To-do item
Output the source text of each item below without changing anything, and leave the pictures out of your answer.

Start of Block

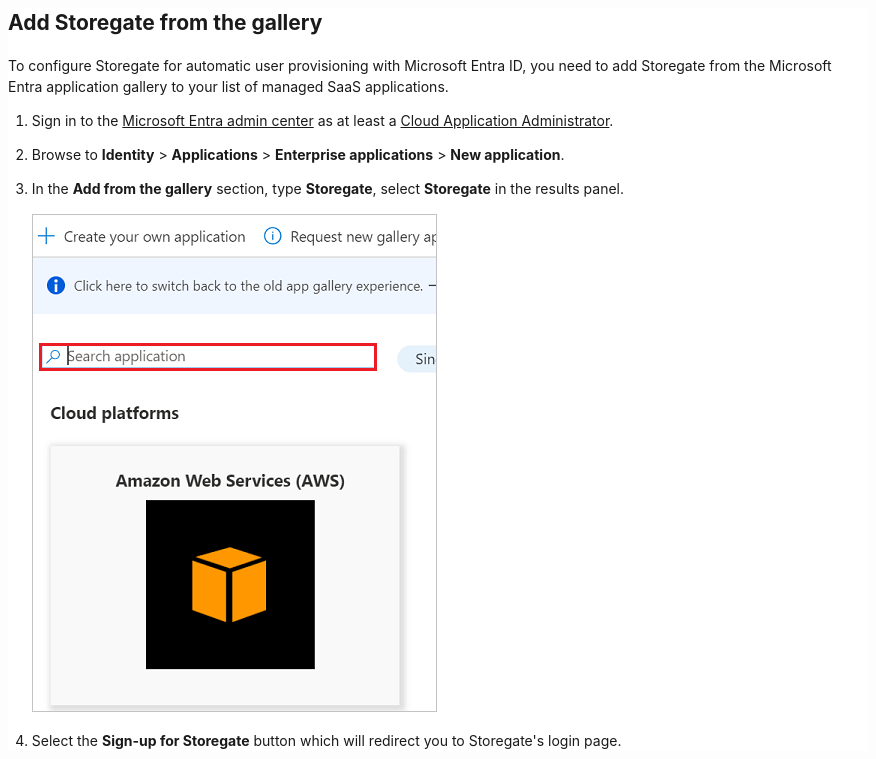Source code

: ## Add Storegate from the gallery

To configure Storegate for automatic user provisioning with Microsoft Entra ID, you need to add Storegate from the Microsoft Entra application gallery to your list of managed SaaS applications.

1. Sign in to the [Microsoft Entra admin center](https://entra.microsoft.com) as at least a [Cloud Application Administrator](~/identity/role-based-access-control/permissions-reference.md#cloud-application-administrator).
1. Browse to **Identity** > **Applications** > **Enterprise applications** > **New application**.
1. In the **Add from the gallery** section, type **Storegate**, select **Storegate** in the results panel. 

	![Storegate in the results list](common/search-new-app.png)

5. Select the **Sign-up for Storegate** button which will redirect you to Storegate's login page. 

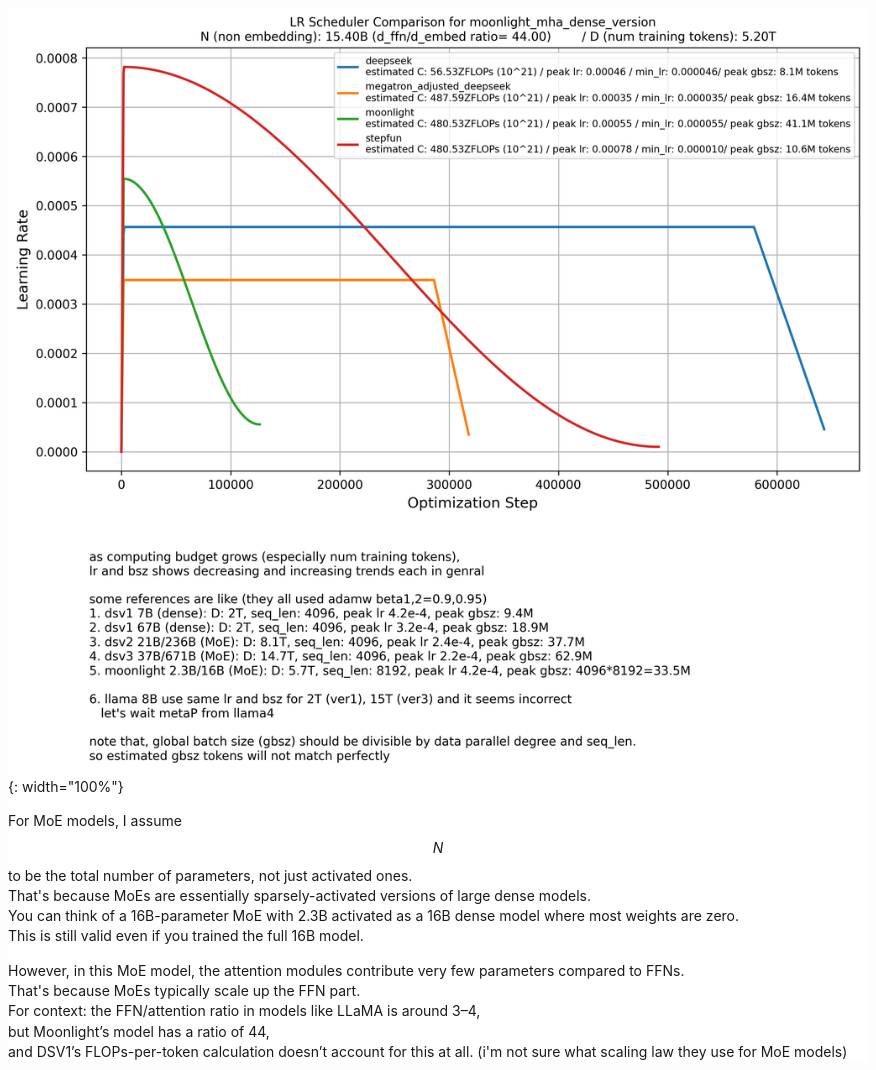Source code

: ![hp_scaling_law_exp_moonlight_mha_dense_version_lr_scheduler](/assets/img/how_to_scale_cheatsheet/hp_scaling_law_exp_moonlight_mha_dense_version_lr_scheduler.png){: width="100%"}

For MoE models, I assume $$N$$ to be the total number of parameters, not just activated ones.  
That's because MoEs are essentially sparsely-activated versions of large dense models.  
You can think of a 16B-parameter MoE with 2.3B activated as a 16B dense model where most weights are zero.  
This is still valid even if you trained the full 16B model.

However, in this MoE model, the attention modules contribute very few parameters compared to FFNs.  
That's because MoEs typically scale up the FFN part.  
For context: the FFN/attention ratio in models like LLaMA is around 3–4,  
but Moonlight’s model has a ratio of 44,  
and DSV1’s FLOPs-per-token calculation doesn’t account for this at all.
(i'm not sure what scaling law they use for MoE models)
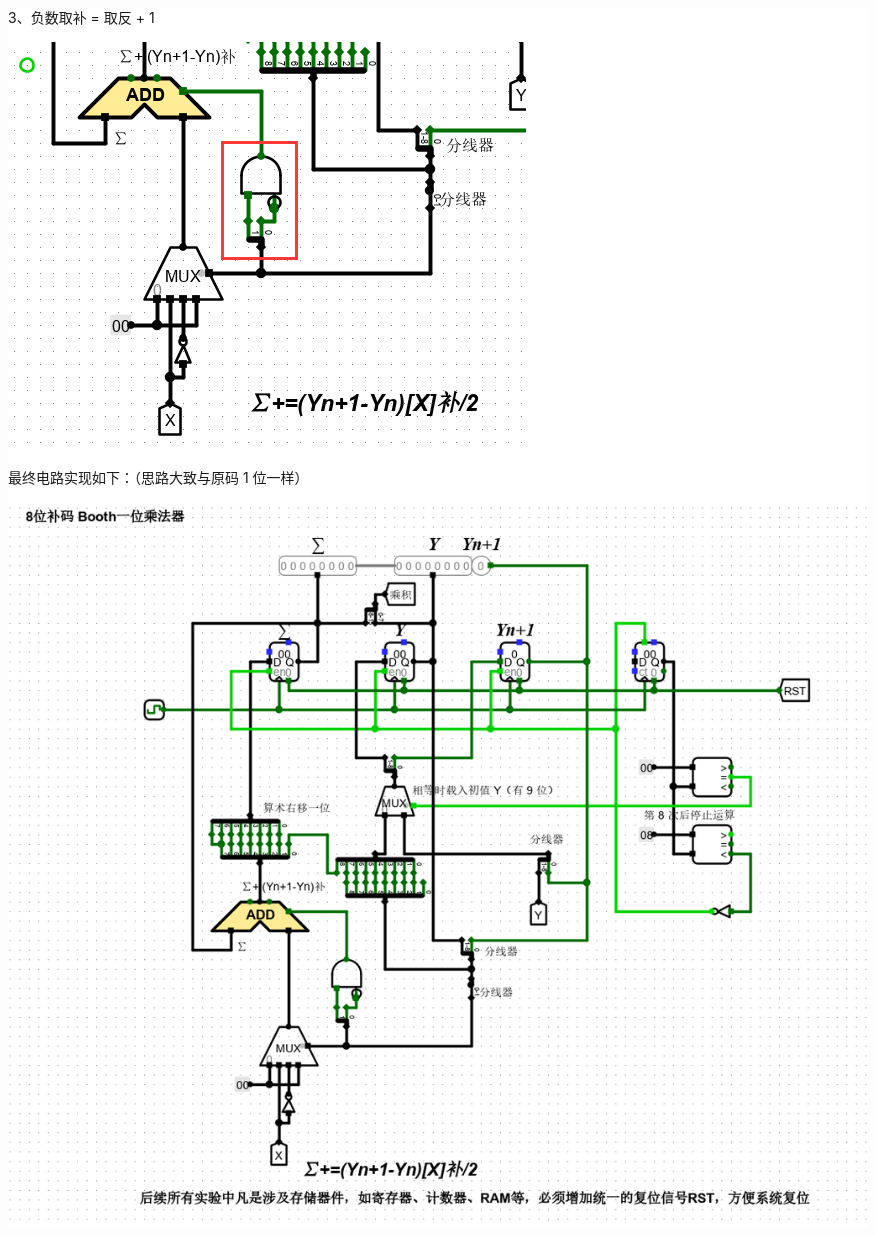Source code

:3、负数取补 = 取反 + 1

![image-20201019225543626](/assets/blog_image/2020-10-05-hust-cpu-study_2/image-20201019225543626.png)

最终电路实现如下：（思路大致与原码 1 位一样）

![image-20201019224823463](/assets/blog_image/2020-10-05-hust-cpu-study_2/image-20201019224823463.png)
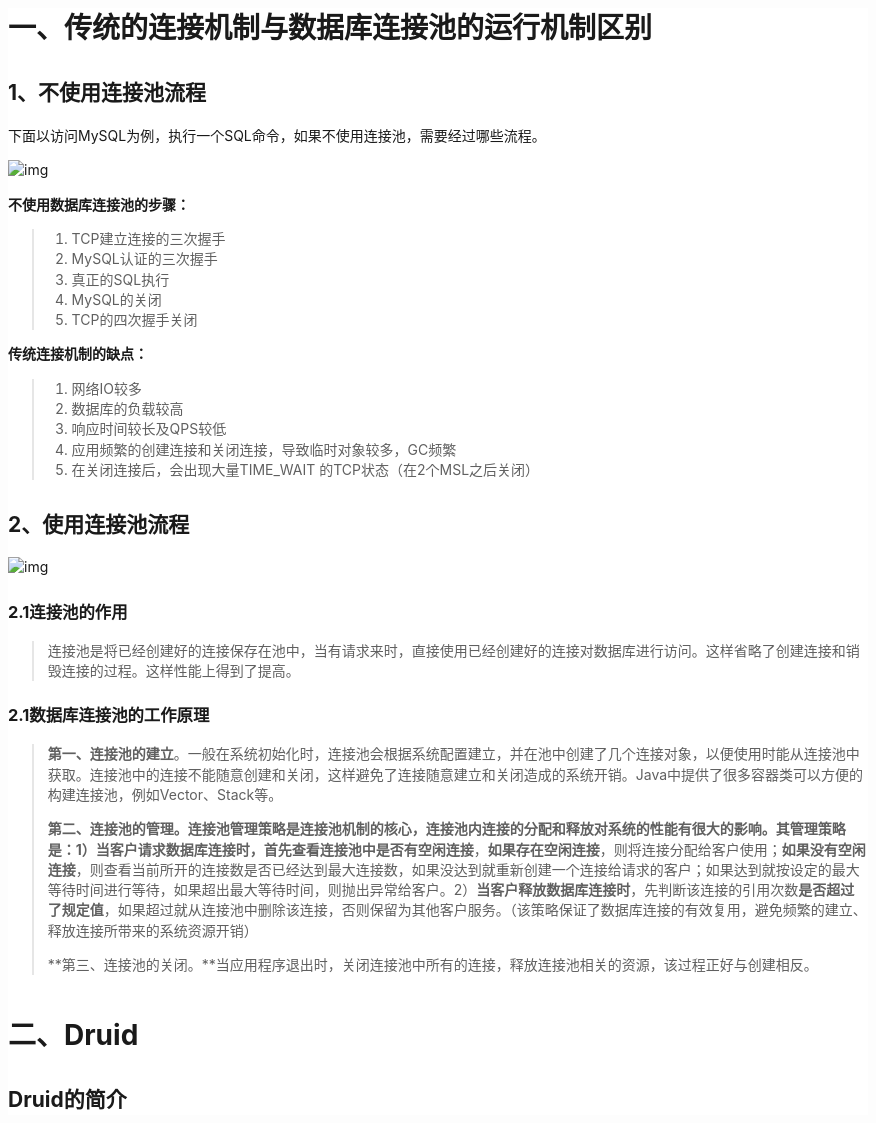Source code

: # 一、传统的连接机制与数据库连接池的运行机制区别

## 1、不使用连接池流程

下面以访问MySQL为例，执行一个SQL命令，如果不使用连接池，需要经过哪些流程。

![img](https://img-blog.csdnimg.cn/20190617220442881.png?x-oss-process=image/watermark,type_ZmFuZ3poZW5naGVpdGk,shadow_10,text_aHR0cHM6Ly9ibG9nLmNzZG4ubmV0L3FxXzM2MDk1Njc5,size_16,color_FFFFFF,t_70)

**不使用数据库连接池的步骤：** 

> 1. TCP建立连接的三次握手
> 2. MySQL认证的三次握手
> 3. 真正的SQL执行
> 4. MySQL的关闭
> 5. TCP的四次握手关闭

**传统连接机制的缺点：**

> 1. 网络IO较多
> 2. 数据库的负载较高
> 3. 响应时间较长及QPS较低
> 4. 应用频繁的创建连接和关闭连接，导致临时对象较多，GC频繁
> 5. 在关闭连接后，会出现大量TIME_WAIT 的TCP状态（在2个MSL之后关闭）

## 2、**使用连接池流程**

![img](https://img-blog.csdnimg.cn/20190617220800965.png?x-oss-process=image/watermark,type_ZmFuZ3poZW5naGVpdGk,shadow_10,text_aHR0cHM6Ly9ibG9nLmNzZG4ubmV0L3FxXzM2MDk1Njc5,size_16,color_FFFFFF,t_70)

### 2.1连接池的作用

> 连接池是将已经创建好的连接保存在池中，当有请求来时，直接使用已经创建好的连接对数据库进行访问。这样省略了创建连接和销毁连接的过程。这样性能上得到了提高。

### 2.1数据库连接池的工作原理

>  **第一、连接池的建立**。一般在系统初始化时，连接池会根据系统配置建立，并在池中创建了几个连接对象，以便使用时能从连接池中获取。连接池中的连接不能随意创建和关闭，这样避免了连接随意建立和关闭造成的系统开销。Java中提供了很多容器类可以方便的构建连接池，例如Vector、Stack等。
>
> **第二、连接池的管理。**连接池管理策略是连接池机制的核心，连接池内连接的分配和释放对系统的性能有很大的影响。其管理策略是：1）**当客户请求数据库连接时**，首先查看连接池中**是否有空闲连接**，**如果存在空闲连接**，则将连接分配给客户使用；**如果没有空闲连接**，则查看当前所开的连接数是否已经达到最大连接数，如果没达到就重新创建一个连接给请求的客户；如果达到就按设定的最大等待时间进行等待，如果超出最大等待时间，则抛出异常给客户。2）**当客户释放数据库连接时**，先判断该连接的引用次数**是否超过了规定值**，如果超过就从连接池中删除该连接，否则保留为其他客户服务。（该策略保证了数据库连接的有效复用，避免频繁的建立、释放连接所带来的系统资源开销）
>
> **第三、连接池的关闭。**当应用程序退出时，关闭连接池中所有的连接，释放连接池相关的资源，该过程正好与创建相反。



# 二、Druid

## **Druid的简介**
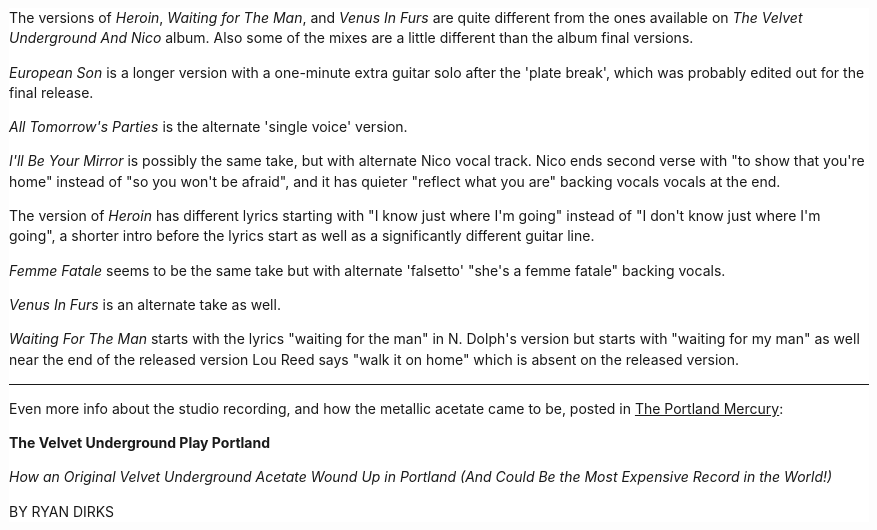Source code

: 

The versions of _Heroin_, _Waiting for The Man_, and _Venus In Furs_ are quite different from the ones available on _The Velvet Underground And Nico_ album. Also some of the mixes are a little different than the album final versions.




_European Son_ is a longer version with a one-minute extra guitar solo after the 'plate break', which was probably edited out for the final release.




_All Tomorrow's Parties_ is the alternate 'single voice' version.




_I'll Be Your Mirror_ is possibly the same take, but with alternate Nico vocal track. Nico ends second verse with "to show that you're home" instead of "so you won't be afraid", and it has quieter "reflect what you are" backing vocals vocals at the end.




The version of _Heroin_ has different lyrics starting with "I know just where I'm going" instead of "I don't know just where I'm going", a shorter intro before the lyrics start as well as a significantly different guitar line.




_Femme Fatale_ seems to be the same take but with alternate 'falsetto' "she's a femme fatale" backing vocals.




_Venus In Furs_ is an alternate take as well.




_Waiting For The Man_ starts with the lyrics "waiting for the man" in N. Dolph's version but starts with "waiting for my man" as well near the end of the released version Lou Reed says "walk it on home" which is absent on the released version.




_______________________________________________________________________




Even more info about the studio recording, and how the metallic acetate came to be, posted in [The Portland Mercury](http://www.portlandmercury.com/portland/Content?oid=32576&category=34029):



**The Velvet Underground Play Portland**

_How an Original Velvet Underground Acetate Wound Up in Portland (And Could Be the Most Expensive Record in the World!)_


BY RYAN DIRKS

End of Block

Solution to the exercise
Source code

: ## Add Storegate from the gallery

To configure Storegate for automatic user provisioning with Microsoft Entra ID, you need to add Storegate from the Microsoft Entra application gallery to your list of managed SaaS applications.

1. Sign in to the [Microsoft Entra admin center](https://entra.microsoft.com) as at least a [Cloud Application Administrator](~/identity/role-based-access-control/permissions-reference.md#cloud-application-administrator).
1. Browse to **Identity** > **Applications** > **Enterprise applications** > **New application**.
1. In the **Add from the gallery** section, type **Storegate**, select **Storegate** in the results panel. 

	![Storegate in the results list](common/search-new-app.png)

5. Select the **Sign-up for Storegate** button which will redirect you to Storegate's login page. 

Source code

: ![hp_scaling_law_exp_moonlight_mha_dense_version_lr_scheduler](/assets/img/how_to_scale_cheatsheet/hp_scaling_law_exp_moonlight_mha_dense_version_lr_scheduler.png){: width="100%"}

For MoE models, I assume $$N$$ to be the total number of parameters, not just activated ones.  
That's because MoEs are essentially sparsely-activated versions of large dense models.  
You can think of a 16B-parameter MoE with 2.3B activated as a 16B dense model where most weights are zero.  
This is still valid even if you trained the full 16B model.

However, in this MoE model, the attention modules contribute very few parameters compared to FFNs.  
That's because MoEs typically scale up the FFN part.  
For context: the FFN/attention ratio in models like LLaMA is around 3–4,  
but Moonlight’s model has a ratio of 44,  
and DSV1’s FLOPs-per-token calculation doesn’t account for this at all.
(i'm not sure what scaling law they use for MoE models)
Source code

:3、负数取补 = 取反 + 1

![image-20201019225543626](/assets/blog_image/2020-10-05-hust-cpu-study_2/image-20201019225543626.png)

最终电路实现如下：（思路大致与原码 1 位一样）

![image-20201019224823463](/assets/blog_image/2020-10-05-hust-cpu-study_2/image-20201019224823463.png)
Source code

: # 一、传统的连接机制与数据库连接池的运行机制区别

## 1、不使用连接池流程

下面以访问MySQL为例，执行一个SQL命令，如果不使用连接池，需要经过哪些流程。

![img](https://img-blog.csdnimg.cn/20190617220442881.png?x-oss-process=image/watermark,type_ZmFuZ3poZW5naGVpdGk,shadow_10,text_aHR0cHM6Ly9ibG9nLmNzZG4ubmV0L3FxXzM2MDk1Njc5,size_16,color_FFFFFF,t_70)

**不使用数据库连接池的步骤：** 

> 1. TCP建立连接的三次握手
> 2. MySQL认证的三次握手
> 3. 真正的SQL执行
> 4. MySQL的关闭
> 5. TCP的四次握手关闭

**传统连接机制的缺点：**

> 1. 网络IO较多
> 2. 数据库的负载较高
> 3. 响应时间较长及QPS较低
> 4. 应用频繁的创建连接和关闭连接，导致临时对象较多，GC频繁
> 5. 在关闭连接后，会出现大量TIME_WAIT 的TCP状态（在2个MSL之后关闭）

## 2、**使用连接池流程**

![img](https://img-blog.csdnimg.cn/20190617220800965.png?x-oss-process=image/watermark,type_ZmFuZ3poZW5naGVpdGk,shadow_10,text_aHR0cHM6Ly9ibG9nLmNzZG4ubmV0L3FxXzM2MDk1Njc5,size_16,color_FFFFFF,t_70)

### 2.1连接池的作用

> 连接池是将已经创建好的连接保存在池中，当有请求来时，直接使用已经创建好的连接对数据库进行访问。这样省略了创建连接和销毁连接的过程。这样性能上得到了提高。

### 2.1数据库连接池的工作原理

>  **第一、连接池的建立**。一般在系统初始化时，连接池会根据系统配置建立，并在池中创建了几个连接对象，以便使用时能从连接池中获取。连接池中的连接不能随意创建和关闭，这样避免了连接随意建立和关闭造成的系统开销。Java中提供了很多容器类可以方便的构建连接池，例如Vector、Stack等。
>
> **第二、连接池的管理。**连接池管理策略是连接池机制的核心，连接池内连接的分配和释放对系统的性能有很大的影响。其管理策略是：1）**当客户请求数据库连接时**，首先查看连接池中**是否有空闲连接**，**如果存在空闲连接**，则将连接分配给客户使用；**如果没有空闲连接**，则查看当前所开的连接数是否已经达到最大连接数，如果没达到就重新创建一个连接给请求的客户；如果达到就按设定的最大等待时间进行等待，如果超出最大等待时间，则抛出异常给客户。2）**当客户释放数据库连接时**，先判断该连接的引用次数**是否超过了规定值**，如果超过就从连接池中删除该连接，否则保留为其他客户服务。（该策略保证了数据库连接的有效复用，避免频繁的建立、释放连接所带来的系统资源开销）
>
> **第三、连接池的关闭。**当应用程序退出时，关闭连接池中所有的连接，释放连接池相关的资源，该过程正好与创建相反。



# 二、Druid

## **Druid的简介**
Source code

: 

The versions of _Heroin_, _Waiting for The Man_, and _Venus In Furs_ are quite different from the ones available on _The Velvet Underground And Nico_ album. Also some of the mixes are a little different than the album final versions.




_European Son_ is a longer version with a one-minute extra guitar solo after the 'plate break', which was probably edited out for the final release.




_All Tomorrow's Parties_ is the alternate 'single voice' version.




_I'll Be Your Mirror_ is possibly the same take, but with alternate Nico vocal track. Nico ends second verse with "to show that you're home" instead of "so you won't be afraid", and it has quieter "reflect what you are" backing vocals vocals at the end.




The version of _Heroin_ has different lyrics starting with "I know just where I'm going" instead of "I don't know just where I'm going", a shorter intro before the lyrics start as well as a significantly different guitar line.




_Femme Fatale_ seems to be the same take but with alternate 'falsetto' "she's a femme fatale" backing vocals.




_Venus In Furs_ is an alternate take as well.




_Waiting For The Man_ starts with the lyrics "waiting for the man" in N. Dolph's version but starts with "waiting for my man" as well near the end of the released version Lou Reed says "walk it on home" which is absent on the released version.




_______________________________________________________________________




Even more info about the studio recording, and how the metallic acetate came to be, posted in [The Portland Mercury](http://www.portlandmercury.com/portland/Content?oid=32576&category=34029):



**The Velvet Underground Play Portland**

_How an Original Velvet Underground Acetate Wound Up in Portland (And Could Be the Most Expensive Record in the World!)_


BY RYAN DIRKS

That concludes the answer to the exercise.